Instructions for the task:
The lines to find are those in the entries that hold the word "moins"; copy every one of them.

Saved entries:

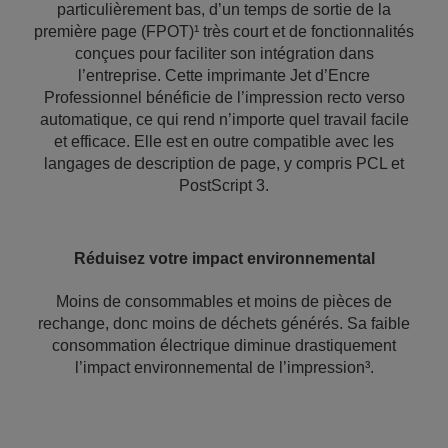
particulièrement bas, d’un temps de sortie de la
première page (FPOT)¹ très court et de fonctionnalités
conçues pour faciliter son intégration dans
l’entreprise. Cette imprimante Jet d’Encre
Professionnel bénéficie de l’impression recto verso
automatique, ce qui rend n’importe quel travail facile
et efficace. Elle est en outre compatible avec les
langages de description de page, y compris PCL et
PostScript 3.
Réduisez votre impact environnemental
Moins de consommables et moins de pièces de
rechange, donc moins de déchets générés. Sa faible
consommation électrique diminue drastiquement
l’impact environnemental de l’impression³.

Solution to this task:
Moins de consommables et moins de pièces de
rechange, donc moins de déchets générés. Sa faible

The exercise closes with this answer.